TASK REQUIREMENTS —
Beneath this instruction is a block of data; output from it exactly the lines that run from the one containing "middle mcp: (131, 115)" through the one containing "pinky tip: (68, 112)", inclusive.

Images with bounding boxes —

---

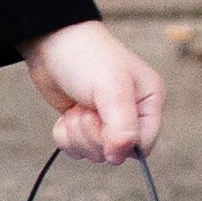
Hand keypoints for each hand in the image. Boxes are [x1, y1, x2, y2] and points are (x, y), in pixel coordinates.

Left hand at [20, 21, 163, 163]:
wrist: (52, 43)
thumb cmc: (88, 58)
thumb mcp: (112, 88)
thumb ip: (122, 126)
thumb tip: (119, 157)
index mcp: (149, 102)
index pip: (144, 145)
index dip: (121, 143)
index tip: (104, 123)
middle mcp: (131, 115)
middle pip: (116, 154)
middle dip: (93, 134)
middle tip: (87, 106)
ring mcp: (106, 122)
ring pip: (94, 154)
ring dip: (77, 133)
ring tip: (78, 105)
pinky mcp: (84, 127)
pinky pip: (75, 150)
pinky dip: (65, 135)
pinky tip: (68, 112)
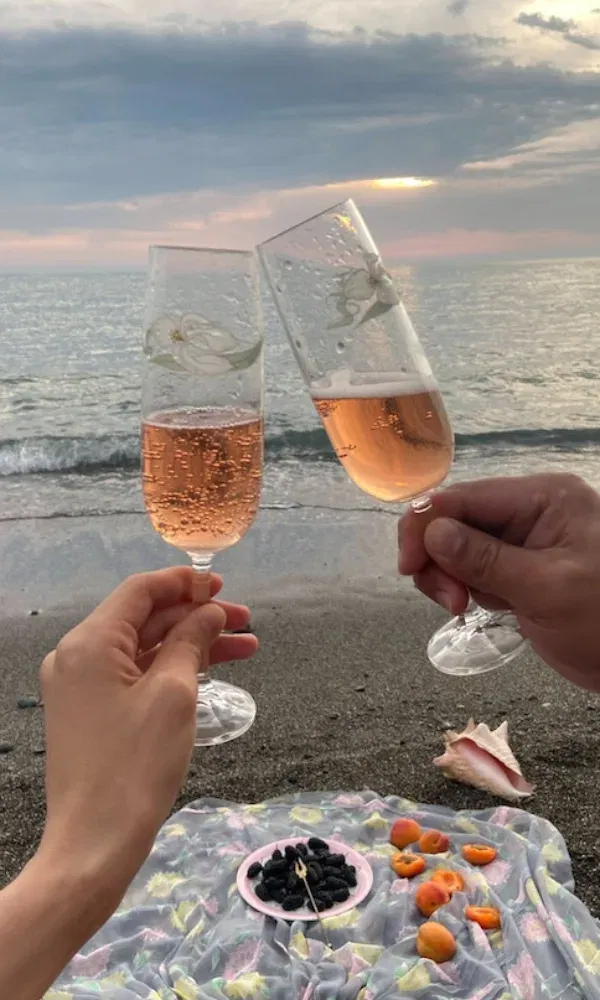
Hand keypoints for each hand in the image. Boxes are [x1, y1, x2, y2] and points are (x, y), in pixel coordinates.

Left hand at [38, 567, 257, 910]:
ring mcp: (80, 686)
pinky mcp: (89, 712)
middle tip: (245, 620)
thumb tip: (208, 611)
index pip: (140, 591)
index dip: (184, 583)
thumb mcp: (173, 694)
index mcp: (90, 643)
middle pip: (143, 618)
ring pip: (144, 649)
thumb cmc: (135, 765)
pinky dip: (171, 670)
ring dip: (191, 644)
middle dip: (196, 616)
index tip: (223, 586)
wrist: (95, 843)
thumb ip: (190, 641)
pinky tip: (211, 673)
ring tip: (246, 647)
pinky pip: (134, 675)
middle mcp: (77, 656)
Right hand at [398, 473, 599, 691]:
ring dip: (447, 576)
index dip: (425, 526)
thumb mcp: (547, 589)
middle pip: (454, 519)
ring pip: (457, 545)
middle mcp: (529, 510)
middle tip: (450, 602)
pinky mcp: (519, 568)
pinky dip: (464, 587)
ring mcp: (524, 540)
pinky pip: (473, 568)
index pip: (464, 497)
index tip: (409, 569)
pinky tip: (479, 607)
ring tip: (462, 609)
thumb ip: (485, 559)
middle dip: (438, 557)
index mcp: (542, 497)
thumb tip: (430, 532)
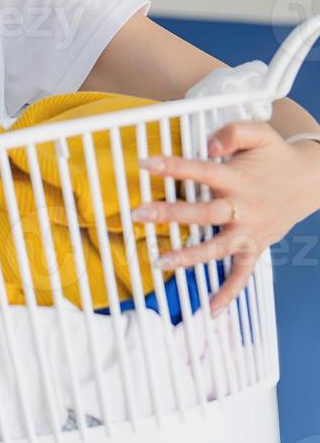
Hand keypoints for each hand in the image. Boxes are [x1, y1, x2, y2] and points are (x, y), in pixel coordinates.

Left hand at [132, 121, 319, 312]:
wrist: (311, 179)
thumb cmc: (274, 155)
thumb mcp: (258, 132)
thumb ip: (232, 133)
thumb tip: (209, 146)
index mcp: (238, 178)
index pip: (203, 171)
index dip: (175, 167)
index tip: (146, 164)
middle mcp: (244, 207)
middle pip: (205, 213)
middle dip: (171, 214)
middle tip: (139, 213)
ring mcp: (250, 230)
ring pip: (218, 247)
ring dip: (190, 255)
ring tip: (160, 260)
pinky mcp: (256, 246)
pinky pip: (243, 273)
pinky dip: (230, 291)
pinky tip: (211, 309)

---

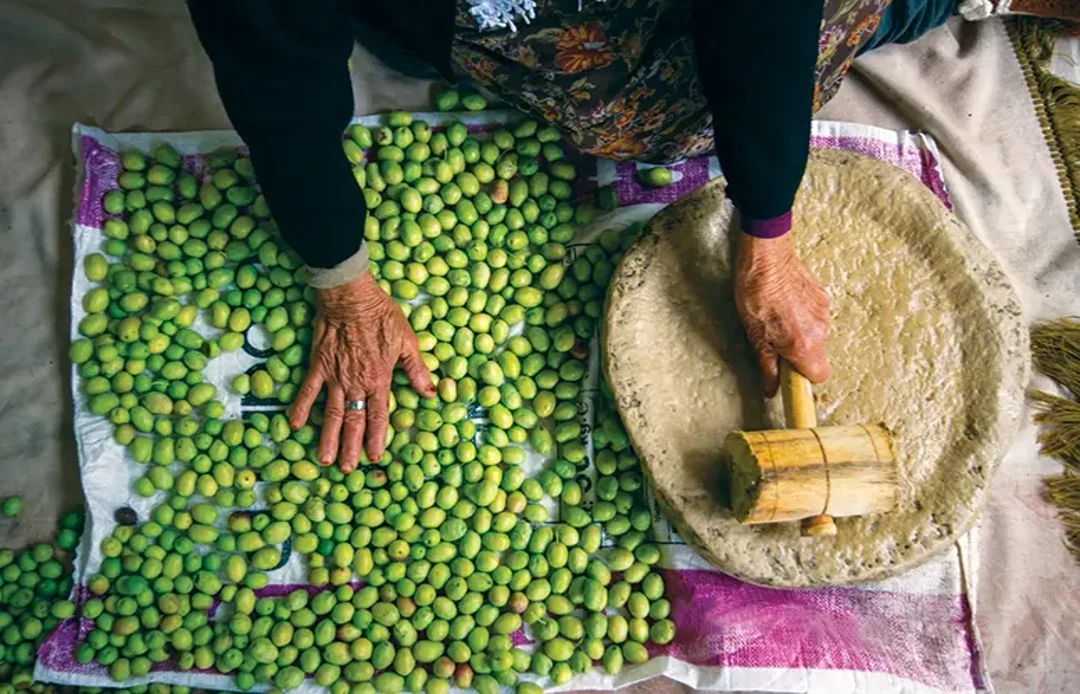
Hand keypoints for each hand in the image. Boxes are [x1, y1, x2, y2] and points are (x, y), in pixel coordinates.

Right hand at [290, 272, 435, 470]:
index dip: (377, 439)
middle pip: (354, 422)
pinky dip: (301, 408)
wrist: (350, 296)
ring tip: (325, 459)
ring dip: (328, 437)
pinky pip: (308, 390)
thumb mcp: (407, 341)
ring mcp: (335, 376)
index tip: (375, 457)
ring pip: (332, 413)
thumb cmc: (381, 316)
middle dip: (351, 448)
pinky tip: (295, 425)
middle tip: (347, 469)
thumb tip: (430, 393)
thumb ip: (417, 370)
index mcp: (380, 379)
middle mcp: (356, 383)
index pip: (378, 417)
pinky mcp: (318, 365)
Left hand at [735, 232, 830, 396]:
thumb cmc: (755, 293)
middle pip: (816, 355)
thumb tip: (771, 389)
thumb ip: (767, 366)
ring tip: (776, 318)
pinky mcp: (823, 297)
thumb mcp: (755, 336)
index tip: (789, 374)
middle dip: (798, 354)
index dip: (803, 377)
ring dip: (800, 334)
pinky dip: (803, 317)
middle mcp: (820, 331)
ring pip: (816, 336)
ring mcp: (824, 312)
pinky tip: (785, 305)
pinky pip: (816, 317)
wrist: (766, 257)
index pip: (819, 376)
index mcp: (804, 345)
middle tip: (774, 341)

---

RESPONSE TO THE TASK —
middle mcp: (131, 115)
middle pip: (116, 154)
middle dip: (93, 134)
middle tip: (87, 106)
ring mcp: (106, 122)
ring pip: (94, 154)
ring dip: (77, 133)
ring tip: (78, 105)
pinky mcp: (84, 127)
pinky pip: (75, 150)
pinky dip: (65, 135)
pinky tip: (68, 112)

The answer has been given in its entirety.